Blood spatter evidence has become a well-known part of forensic science and criminal prosecution, especially in homicide cases in Connecticut and across the country. Analysts examine the pattern and formation of blood spatters, spots and drops left behind at the scene of a crime in order to reconstruct the incident. These techniques were pioneered in the late 1900s in Europe and elsewhere although modern technology has enhanced their potential. In some cases, however, questionable use of blood spatter evidence has led to the wrongful conviction and imprisonment of innocent suspects.

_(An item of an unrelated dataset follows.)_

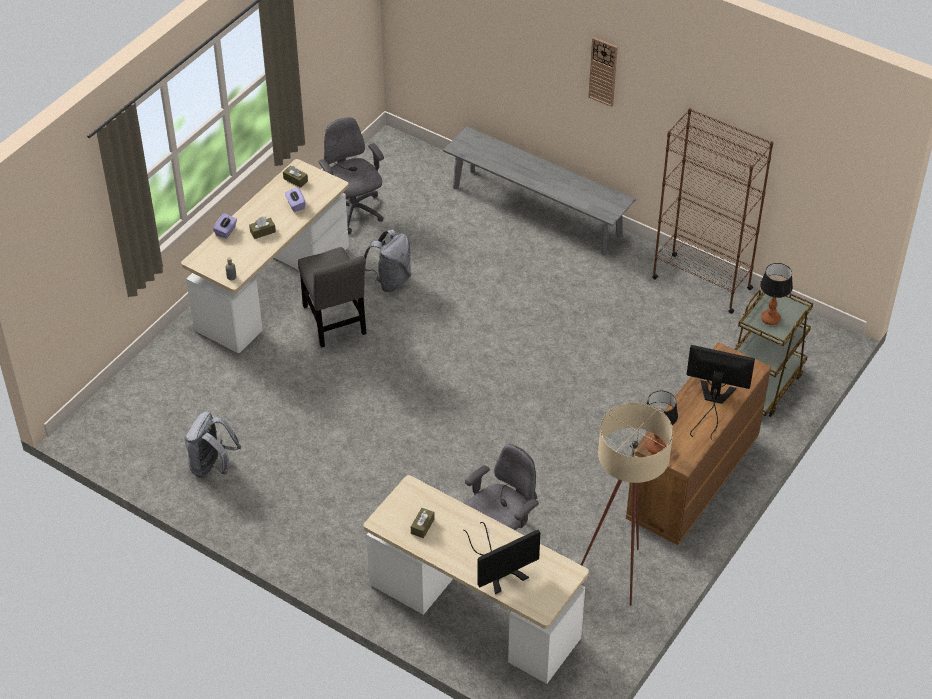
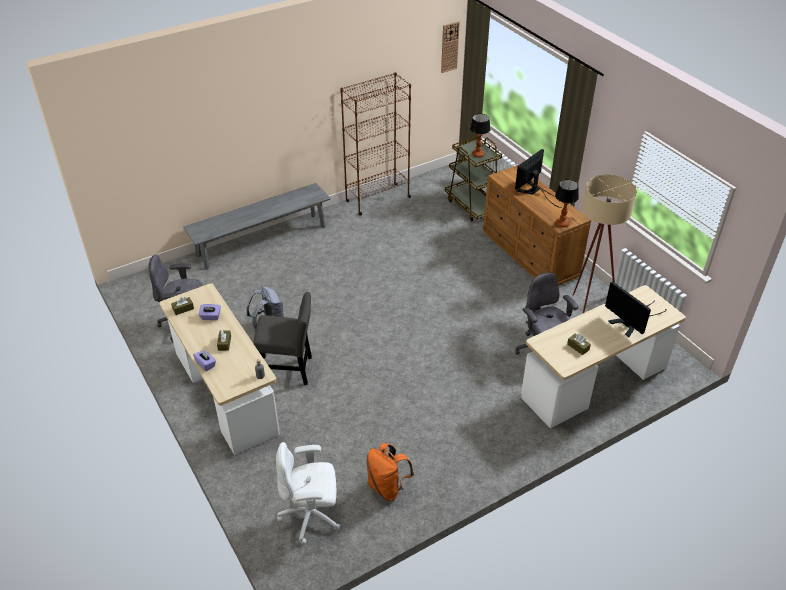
camera: 65 degrees left, 5 degrees down
grey backpack [184,411,241,477] -> orange backpack [366,443,414,501]
monitor [463,522,540,594] -> monitor turned 150 degrees clockwise [605,281,667,337]
wall clock [588,37,618,107] -> wall clock moved to [441,21,460,73]
none -> white office chair [276,442,340,545]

Blood evidence, including the direction and size of drops found on the ground, the walls or a person’s clothes, is used to reconstruct the placement of people at a crime scene. While it is commonly used in homicide cases, a 2009 report cast doubt on some of the conclusions drawn by spatter analysts. The report, issued by the National Academy of Science, said that many uses of forensic analysis fail to uphold scientific rigor. In addition, there is no clear credentialing or accreditation mechanism, which can allow doubtful analysts to be cited as experts repeatedly in court. In some cases, rather than working backward from the blood to find the truth, it seemed that analysts used the evidence to fit an existing police theory.
Scientists like physicists say there is much that hard science can contribute to blood spatter analysis, such as fluid dynamics and complex mechanics. However, many analysts do not have scientific training, nor do they regularly apply appropriate algorithms or test their results against a scientific standard.
Forensic evidence is often believed to be infallible, but it can have the same biases as any other prosecution evidence. People charged with a crime may work with a criminal defense attorney to challenge dubious forensic assertions and aim to avoid a conviction.